Hold Amara Raja Batteries Ltd For Target Rs 550 - Emkay Global Financial Services Ltd
AMRJ’s Q2FY23 EBITDA grew by 34% YoY (3-yr CAGR: 7%) to Rs3.6bn, coming in 21% above our estimates as benefits from easing commodity prices and product price increases were higher than our expectations. Revenue increased by 19% (3-yr CAGR: 17%) to Rs27bn, standing at a 5% beat due to higher than estimated growth in the auto segment. Factoring-in better revenue & margin assumptions, we increase our FY23- 25E EPS by 2-8%. Despite losing out in the PLI-ACC scheme, AMRJ plans to commence construction work on lithium-ion cell manufacturing facility and production may commence after two years. However, as we do not see any near-term triggers, we retain HOLD with TP of Rs550/share, based on 11x Dec-24E EPS (Sep-24E earlier). Key downside risks: Lower-than-expected demand in key geographies, increased competitive intensity, and adverse movement in commodity prices/currency rates.
Q2 EBITDA notably above estimates: Revenue grew by 19% YoY (3-yr CAGR: 17%) to Rs27bn, above our estimates of Rs25.7bn, due to higher growth in the auto segment. Within auto, two-wheelers (2Ws) have seen higher growth. Within industrials, the telecom segment has witnessed better growth. EBITDA grew by 34% (3-yr CAGR: 7%) to Rs3.6bn, standing 21% above our estimates, led by higher-than-expected revenue and gross margin. EBITDA margin expanded by 150bps to 13.3% (Emkay est.: 11.6%). Gross margin improved by 80bps YoY (+390bps QoQ) to 30.5%, on price hikes of 2-2.5% in the aftermarket and notable correction in prices of lead. Accordingly, PAT grew 40% (3-yr CAGR: -3%) to Rs2bn, above our estimate of Rs1.6bn, on higher operating profit.
What we liked:
1) Strong revenue performance in the auto & industrial segments;
2) Improvement in gross margin.
What we did not like:
1) Company’s selection under the PLI-ACC scheme is not foreseeable, despite exit of players like Hyundai.

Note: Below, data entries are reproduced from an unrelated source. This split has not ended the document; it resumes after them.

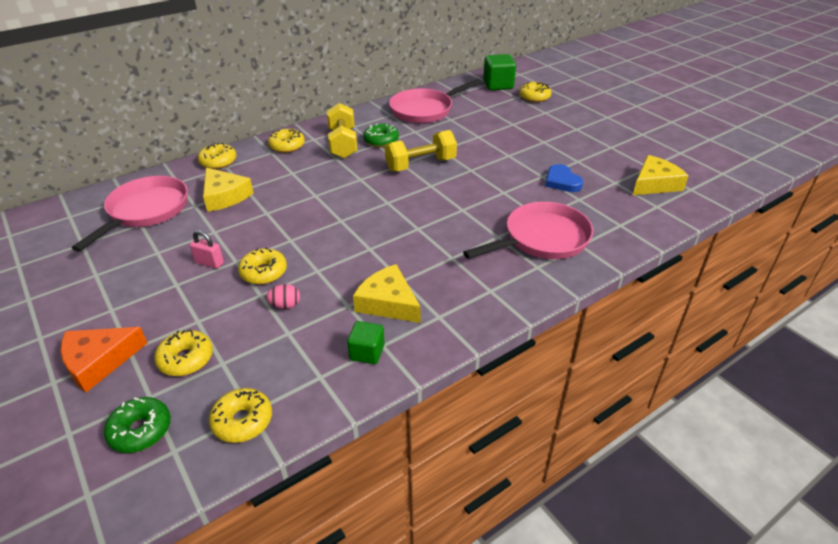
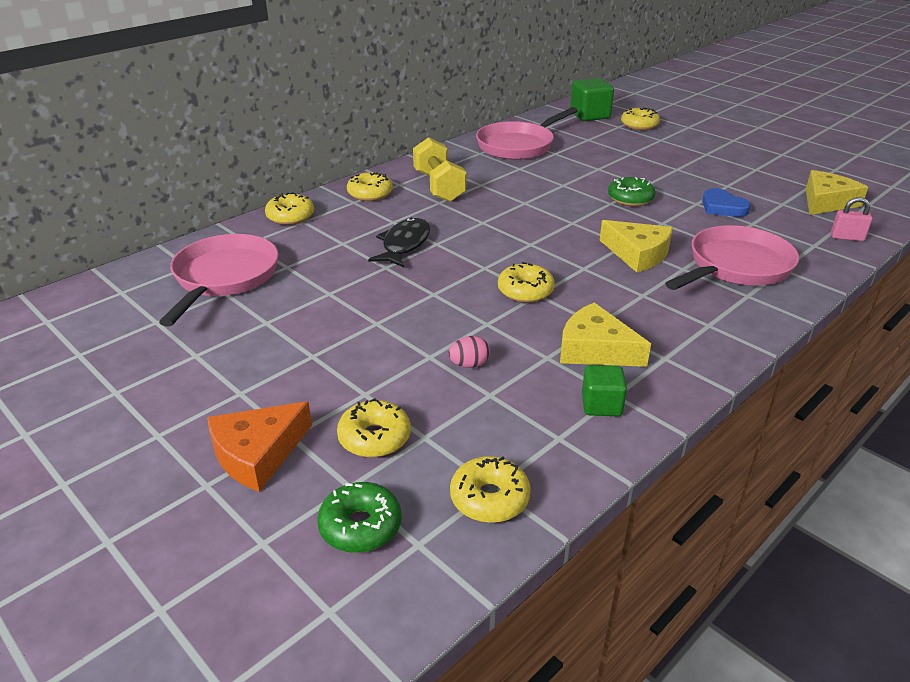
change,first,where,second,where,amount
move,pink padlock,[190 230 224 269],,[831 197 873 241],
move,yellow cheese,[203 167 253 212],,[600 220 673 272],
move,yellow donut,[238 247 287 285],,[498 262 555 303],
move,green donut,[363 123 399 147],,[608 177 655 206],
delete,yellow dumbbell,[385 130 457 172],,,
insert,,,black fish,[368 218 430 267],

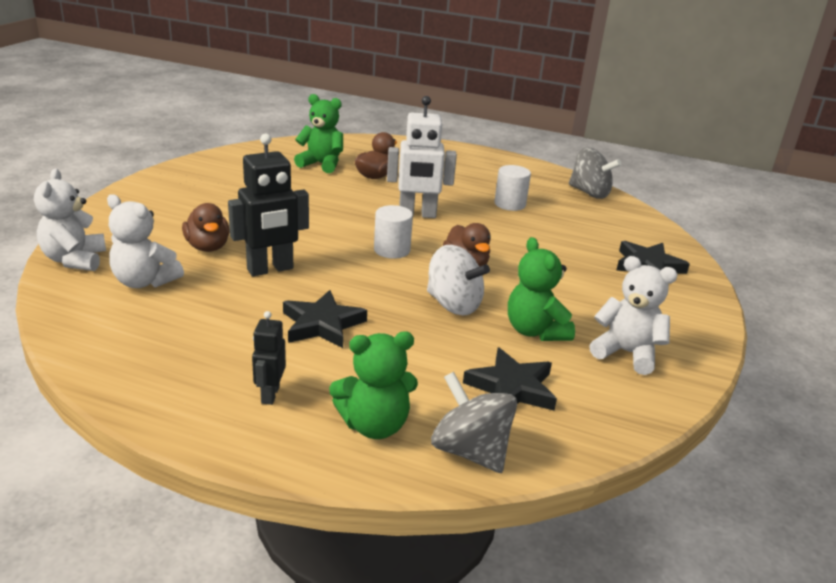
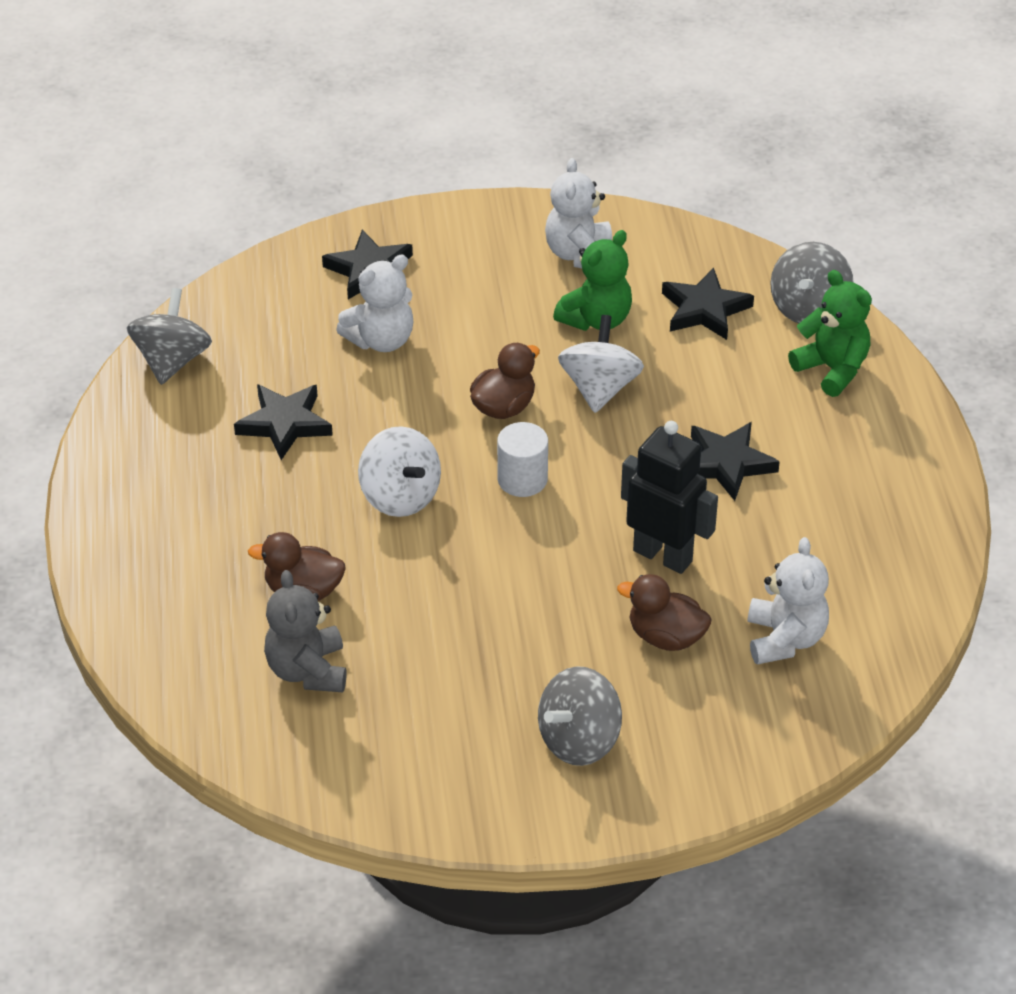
change,first,where,second,where,amount
move,white teddy bear,[34 169 106 271],,[336 255 413 352],
rotate,brown duck,[182 203 230 252],,[617 574 711 651],105 degrees counterclockwise
delete,black robot,[252 311 286 405],,,
recolor,green teddy bear,[294 94 343 173],grey teddy bear,[264 570 347 692],
replace,white robot,[387 96 457 218],white spinning top,[358 426 441 517],
replace,white cylinder,[494 165 531 211],black star,[234 384 333 460],
insert,,,grey spinning top,[538 666 622 766],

2) Work on the lithium-ion cell manufacturing facility project will commence soon. However, commissioning of the project is not expected for the next 2 years.
Management-Call KTAs:
1) Q2FY23 volume performance: PV segment volume grew by 13-14%, led by growth of 18-20% in OEM and 10% in the aftermarket segments. The 2W segment grew by 10%, led by growth of 7-8% in OEM and 10-11% in aftermarket. The telecom segment grew by 15%, and other industrial segments grew by 8-10%. The home inverter segment witnessed a 10% decline.
2) INR depreciation may affect gross margins ahead.
3) FY23 capex is expected to be Rs5-6bn.